Prompt: Hello, my name is
Generated text:  Alex and I am a medical doctor. I will be here in America for 3-4 months.
I'm afraid of the flu, but I'm also very sick. I'm going to be in America tomorrow. 

My doctor is having a flu shot and will also be going to see me tomorrow.

Is there a way to catch the flu at home? Or is it spread by others? Thank you!

---

**Update 1:**
I got to know that it is a bit risky to go to the doctor if you are sick and there are very few patients. 

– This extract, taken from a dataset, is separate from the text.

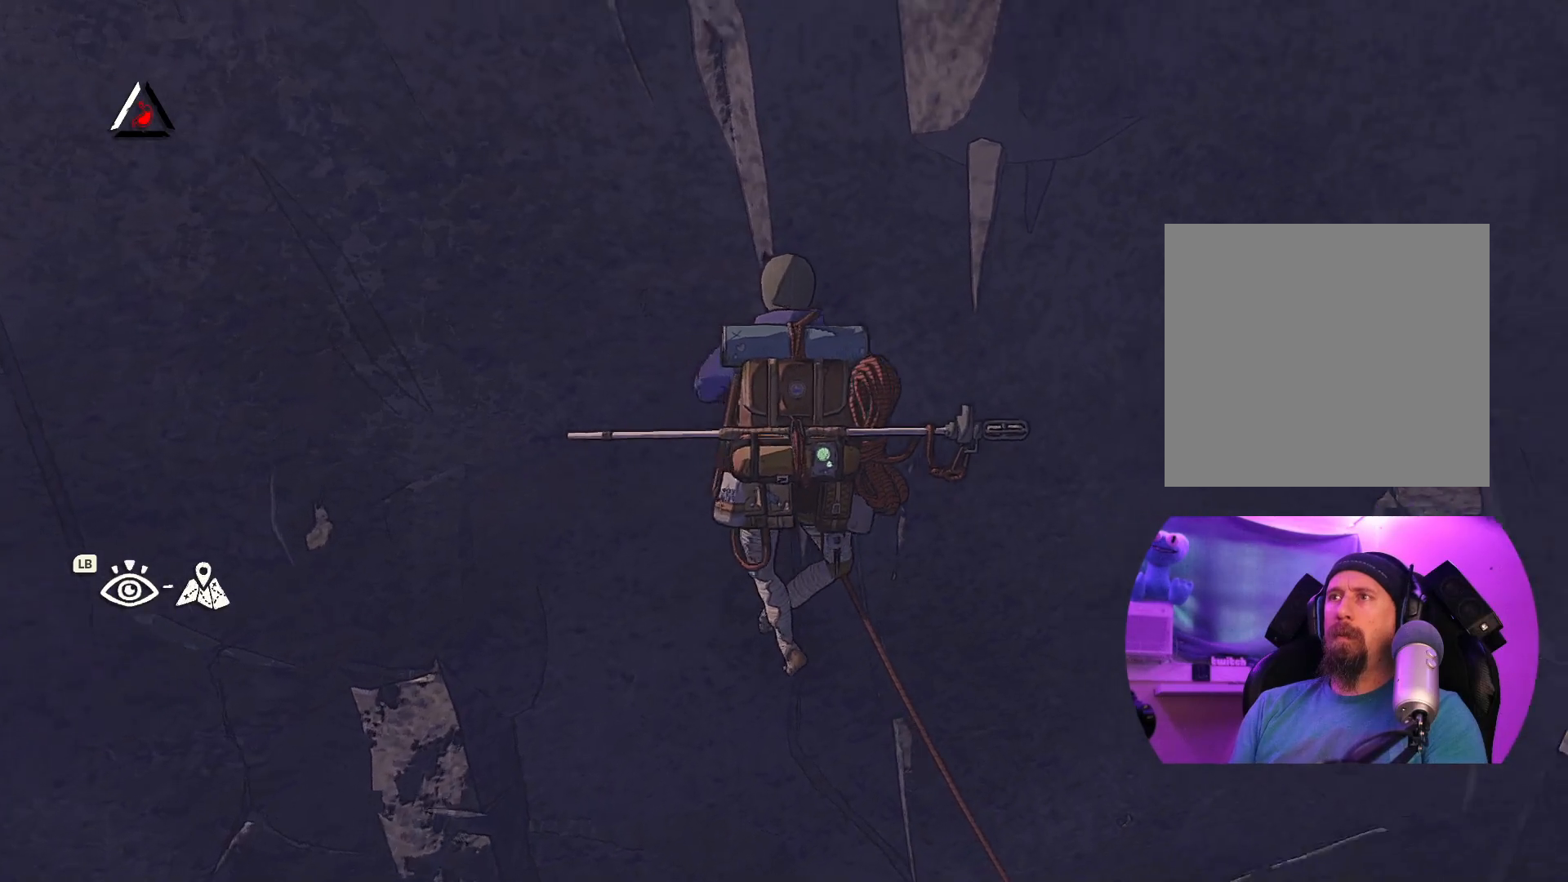
{"dt_ms": 500, "buttons": ["R1"], "left_stick": "down-left", "right_stick": "center", "events": [[84, "right_stick", "center"], [217, "R1", "down"], [300, "left_stick", "down-left"]]}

I don't think it is necessary to go to the
Prompt: The president of the United States is
Generated text:  a standing officer of the military. ________
A. 正确
B. 错误
答案:

A

当井下发生大面积的火灾时，应采取的措施有：____
A. 除烟
B. 灭火
C. 抑制
D. 掩护
答案:

ABCD

推进“一带一路”建设、加强国际合作，要以( )为主题，以( )为动力，以____为保障，实现政策沟通、设施联通、贸易畅通、资金融通、民心相通。
A. 互学互鉴
B. 开放合作
Prompt: The capital of France is
Generated text:  [ ]

A. Paris  
B. Nice  
C. London  
D. Dublin

To determine the capital of France, let's consider the following points:

1. Paris is the capita

### Streaming Synchronous Generation

In [3]:
prompts = [
    "Write a short, neutral self-introduction for a fictional character. Hello, my name is",
    "Provide a concise factual statement about France’s capital city. The capital of France is",
    "Explain possible future trends in artificial intelligence. The future of AI is",
]

sampling_params = {
    "temperature": 0.2,
    "top_p": 0.9,
}

print("\n=== Testing synchronous streaming generation with overlap removal ===\n")

for prompt in prompts:
    print(f"Prompt: {prompt}")
    merged_output = stream_and_merge(llm, prompt, sampling_params)
    print("Generated text:", merged_output)
    print()


=== Testing synchronous streaming generation with overlap removal ===

Prompt: Write a short, neutral self-introduction for a fictional character. Hello, my name is


Generated text:  [Name], and I'm a [job title] at [company name]. I'm excited to meet you and learn more about you. What can you tell me about yourself? I'm a [insert a short description of your job or profession]. I enjoy [insert a short description of your hobbies or interests]. I'm always looking for new challenges and opportunities to grow and learn. What do you do for a living? I'm always looking for new ways to improve myself and expand my knowledge. What's your favorite hobby or activity? I enjoy [insert a short description of your favorite activity]. I'm always looking for new ways to

Prompt: Provide a concise factual statement about France’s capital city. The capital of France is


Generated text:  Paris, also known as the City of Light. It is a historic city with a rich history dating back to the Roman Empire and the Middle Ages. Paris is known for its iconic landmarks such as the Eiffel Tower, Louvre Museum, and Notre-Dame Cathedral. The city is also famous for its cuisine, fashion, and art scene. Paris is a major tourist destination and a cultural hub for Europe. It is home to many world-renowned museums, theaters, and art galleries. The city is also known for its vibrant nightlife and its role in the French Revolution and the French Revolution. Paris is a city of contrasts, with

Prompt: Explain possible future trends in artificial intelligence. The future of AI is


Generated text:  likely to be characterized by rapid advancements in several key areas, including:

1. Increased integration with human intelligence: AI systems are likely to become more integrated with human intelligence, allowing them to learn and adapt to new situations more effectively.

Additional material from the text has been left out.